Data to examine:
====================

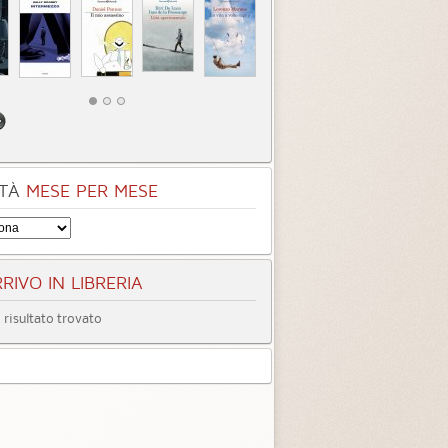
TÀ
MESE PER MESE
RIVO IN LIBRERIA
risultato trovato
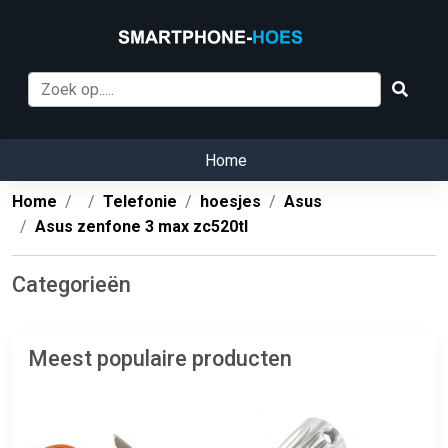
Home
Home
Telefonie
hoesjes
Asus
Asus zenfone 3 max zc520tl
Categorieën
Meest populaire producten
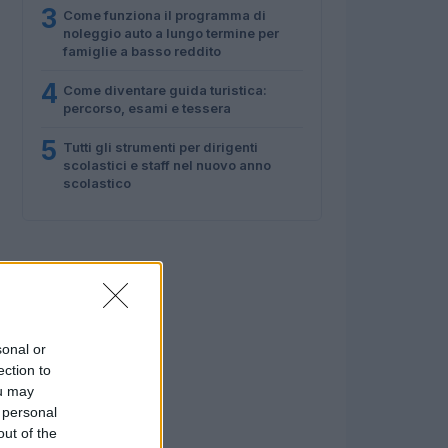
3
Come funziona il programma di
noleggio auto a lungo termine per
famiglie a basso reddito
4
Come diventare guida turistica:
percorso, esami e tessera
5
Tutti gli strumenti per dirigenti
scolastici e staff nel nuovo anno
scolastico
sonal or
ection to
ou may
 personal
out of the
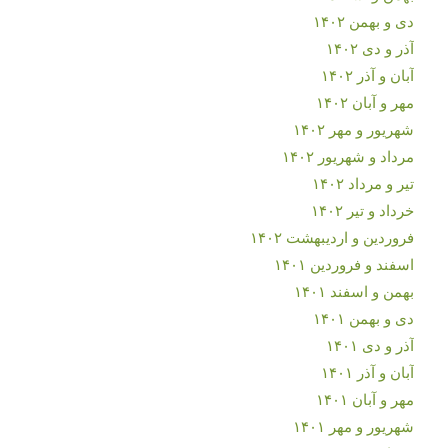
دی و بهمن ۱۴۰۲
آذر و دی ۱۴۰۲
آبان و آذر ۱۴۰۲
مهر و آبان ۱۴۰۲
شهریور و مهر ۱۴۰۲
مرداد و شهریور ۱۴۰۲
تیر و مرداد ۱۴۰۲
خرداد و تیر ۱۴۰۲
فروردین و اردیبهشت ۱۴۰۲
اسفند و فروردین ۱۴۰۱
بهمن و اسفند ۱۴۰۱
دی و بهمن ۱۴۰۱
آذر و دی ۱۴۰۱
آبان و آذر ۱۴۰۱
مهر و آبان ۱۴۰۱
شهریور و مهر ۱۴۰۱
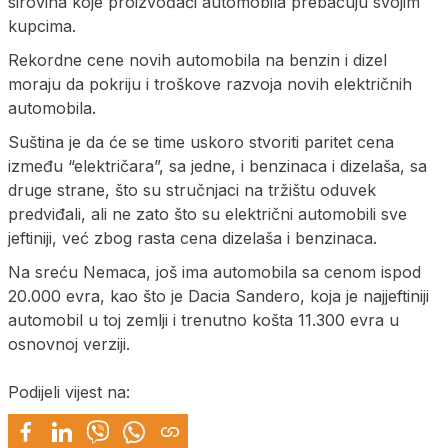
sirovina koje proizvođači automobila prebacuju svojim
kupcima.
Rekordne cene novih automobila na benzin i dizel
moraju da pokriju i troškove razvoja novih električnih
automobila.
Suština je da će se time uskoro stvoriti paritet cena
između “električara”, sa jedne, i benzinaca i dizelaša, sa
druge strane, što su stručnjaci na tržištu oduvek
predviđali, ali ne zato što su električni automobili sve
jeftiniji, već zbog rasta cena dizelaša i benzinaca.
Na sreću Nemaca, još ima automobila sa cenom ispod
20.000 evra, kao što je Dacia Sandero, koja je najjeftiniji
automobil u toj zemlji i trenutno košta 11.300 evra u
osnovnoj verziji.
Podijeli vijest na:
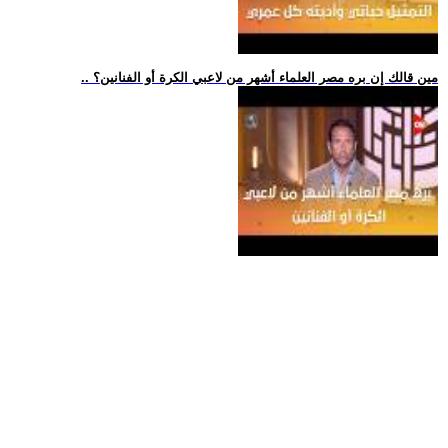
.. مين قالك إن بره مصر العلماء أشهر من لاعبي الكرة أو الفنانين؟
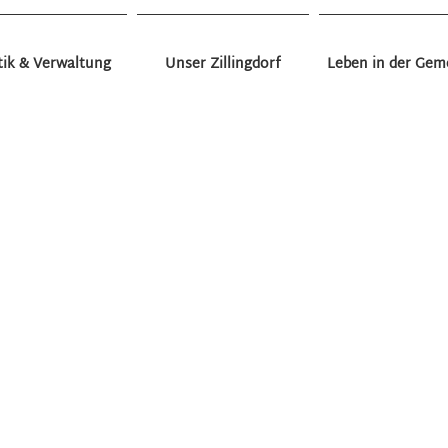
tik & Verwaltung
Unser Zillingdorf
Leben in der Gem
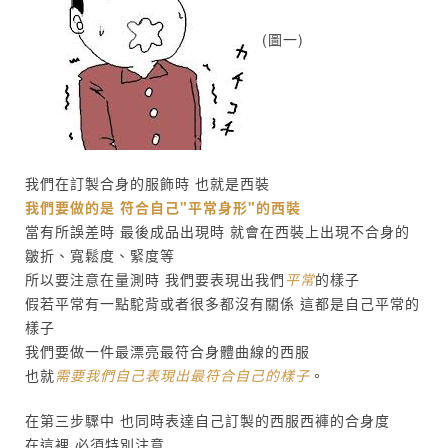
(圖一)
我們在訂製合身的服飾時 也就是西裝
我們要做的是 符合自己"平常身形"的西裝
當有所誤差時 最後成品出現時 就會在西裝上出現不合身的
皺折、寬鬆度、緊度等
所以要注意在量測時 我們要表現出我們
平常
的樣子
假若平常有一點駝背或者很多都沒有關係 這都是自己平常的
樣子
我們要做一件最漂亮最符合身體曲線的西服
也就
需要我們自己表現出最符合自己的樣子
。
在第三步驟中 也同時表達自己訂製的西服西褲的合身度
在這裡 必須特別注意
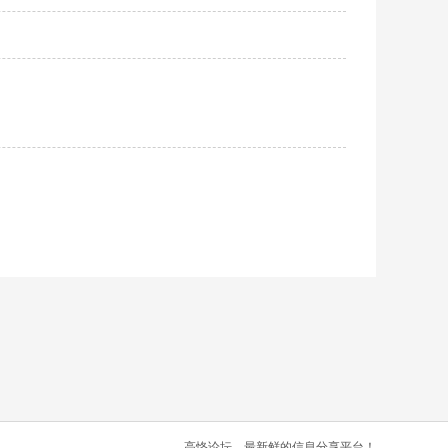
高恪论坛，最新鲜的信息分享平台！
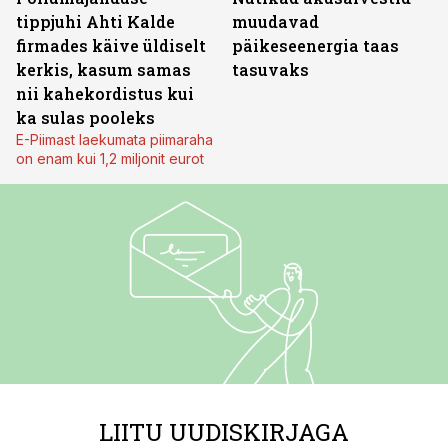
tippjuhi Ahti Kalde
muudavad
firmades käive üldiselt
päikeseenergia taas
kerkis, kasum samas
tasuvaks
nii kahekordistus kui
ka sulas pooleks
E-Piimast laekumata piimaraha
on enam kui 1,2 miljonit eurot
LIITU UUDISKIRJAGA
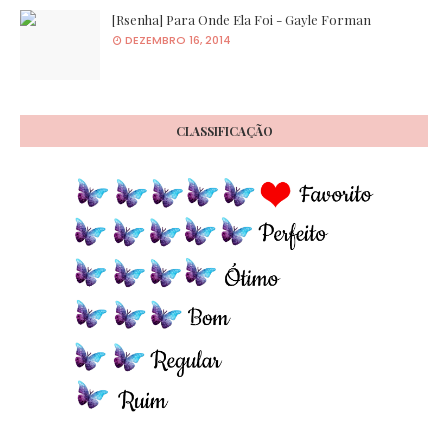
[Rsenha] Para Onde Ela Foi - Gayle Forman
DEZEMBRO 16, 2014
CLASSIFICAÇÃO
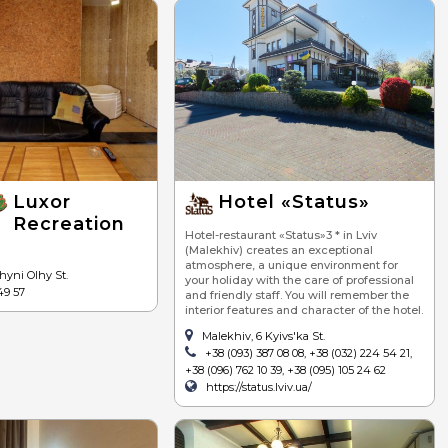
Luxor
Hotel «Status»
Recreation
Hotel-restaurant «Status»3 * in Lviv
(Malekhiv) creates an exceptional
atmosphere, a unique environment for
hyni Olhy St.
your holiday with the care of professional
49 57
and friendly staff. You will remember the
interior features and character of the hotel.
Malekhiv, 6 Kyivs'ka St.
+38 (093) 387 08 08, +38 (032) 224 54 21,
+38 (096) 762 10 39, +38 (095) 105 24 62
https://status.lviv.ua/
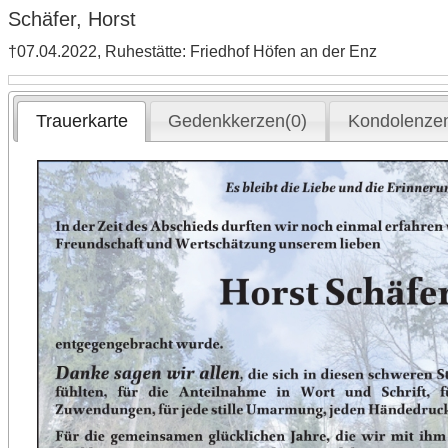
Schäfer, Horst
†07.04.2022, Ruhestätte: Friedhof Höfen an der Enz
Trauerkarte
Gedenkkerzen(0)
Kondolenzen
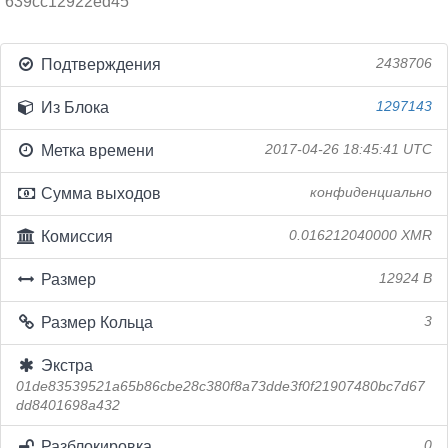
639cc12922ed45
Подтверждения
2438706
Из Блока
1297143
Метка времени
2017-04-26 18:45:41 UTC
Сумма выходов
конфиденциально
Комиссия
0.016212040000 XMR
Размер
12924 B
Размер Кольца
3
Экстра
01de83539521a65b86cbe28c380f8a73dde3f0f21907480bc7d67
dd8401698a432
Разблокировка
0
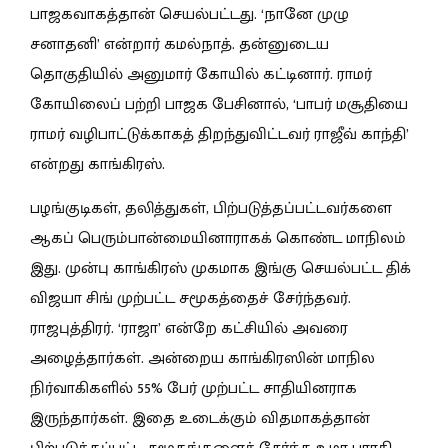
பாஜகவாகத்தான் செயல்பட்டது. ‘நானே முழு
சனாதனி’ என்றார் கமல்நாத். தன்னுடைய
தொகுதியில் அனுமார் கோயில் கட்டினார். ராமர்
கோயிலைப் பற்றி பாஜக பேசினால், ‘பாபர் மசூதியை
ராமர் வழிபாட்டுக்காகத் திறந்துவிட்டவர் ராஜீவ் காந்தி’
என்றது காங்கிரஸ்.
பழங்குடிகள், தலித்துகள், பிற்படுத்தப்பட்டவர்களை
ஆகப் பெரும்பான்மையினாராகக் கொண்ட மாநிலம்
இது. முன்பு காங்கிரஸ் முகமாக இங்கு செயல்பட்ட திக்
விஜயா சிங் முற்பட்ட சமூகத்தைச் சேர்ந்தவர்.
ராஜபுத்திரர். ‘ராஜா’ என்றே கட்சியில் அவரை
அழைத்தார்கள். அன்றைய காங்கிரஸின் மாநில
நிர்வாகிகளில் 55% பேர் முற்பட்ட சாதியினராக
இருந்தார்கள். இதை உடைக்கும் விதமாகத்தான்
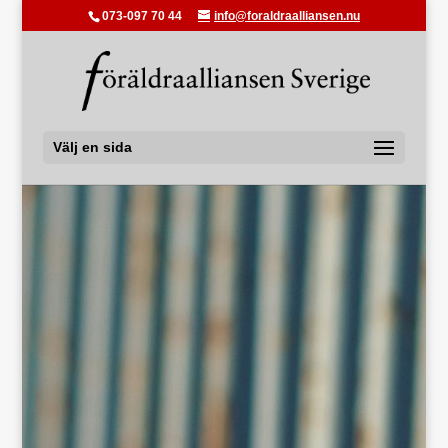
073-097 70 44
info@foraldraalliansen.nu
Välj en sida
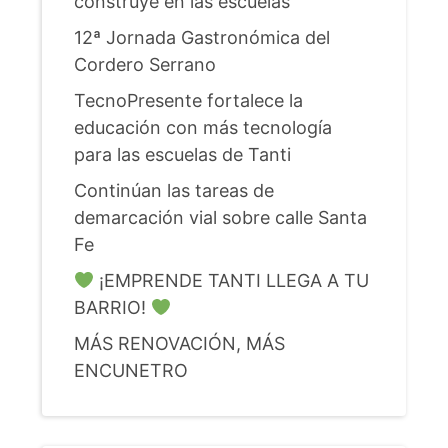
construye en las escuelas
12ª Jornada Gastronómica del
Cordero Serrano
TecnoPresente fortalece la
educación con más tecnología
para las escuelas de Tanti
Continúan las tareas de
demarcación vial sobre calle Santa
Fe
¡EMPRENDE TANTI LLEGA A TU
BARRIO!
MÁS RENOVACIÓN, MÁS
ENCUNETRO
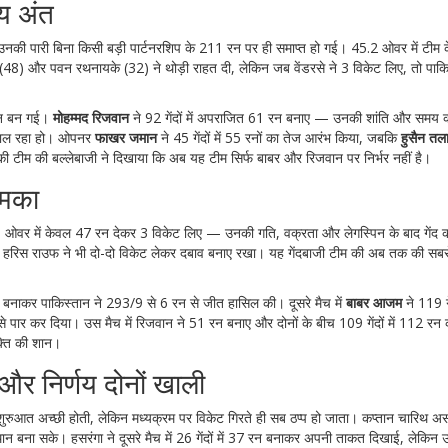
य अंत
उनकी पारी बिना किसी बड़ी पार्टनरशिप के 211 रन पर ही समाप्त हो गई। 45.2 ओवर में टीम 
 (48) और पवन रथनायके (32) ने थोड़ी राहत दी, लेकिन जब वेंडरसे ने 3 विकेट लिए, तो पाक
यान बन गई।
मोहम्मद रिजवान
ने 92 गेंदों में अपराजित 61 रन बनाए — उनकी शांति और समय 
संभाल रहा हो। ओपनर
फाखर जमान
ने 45 गेंदों में 55 रनों का तेज आरंभ किया, जबकि
हुसैन तल
उनकी टीम की बल्लेबाजी ने दिखाया कि अब यह टीम सिर्फ बाबर और रिजवान पर निर्भर नहीं है।
चमका
10 ओवर में केवल 47 रन देकर 3 विकेट लिए — उनकी गति, वक्रता और लेगस्पिन के बाद गेंद की
 और हरिस राउफ ने भी दो-दो विकेट लेकर दबाव बनाए रखा। यह गेंदबाजी टीम की अब तक की सबस
ोर बनाकर पाकिस्तान ने 293/9 से 6 रन से जीत हासिल की। दूसरे मैच में
बाबर आजम
ने 119 गें
 पार कर दिया। उस मैच में रिजवान ने 51 रन बनाए और दोनों के बीच 109 गेंदों में 112 रन क
क्ति की शान।
र निर्णय दोनों खाली
शुरुआत अच्छी होती, लेकिन मध्यक्रम पर विकेट गिरते ही सब ठप्प हो जाता। कप्तान चारिथ अ
स्थान बना सके। हसरंगा ने दूसरे मैच में 26 गेंदों में 37 रन बनाकर अपनी ताकत दिखाई, लेकिन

====================

Work request: Find every line in the listing that contains the word "staff", and copy each of those lines.

Answer box:
scolastici e staff nel nuovo anno
and friendly staff. You will remember the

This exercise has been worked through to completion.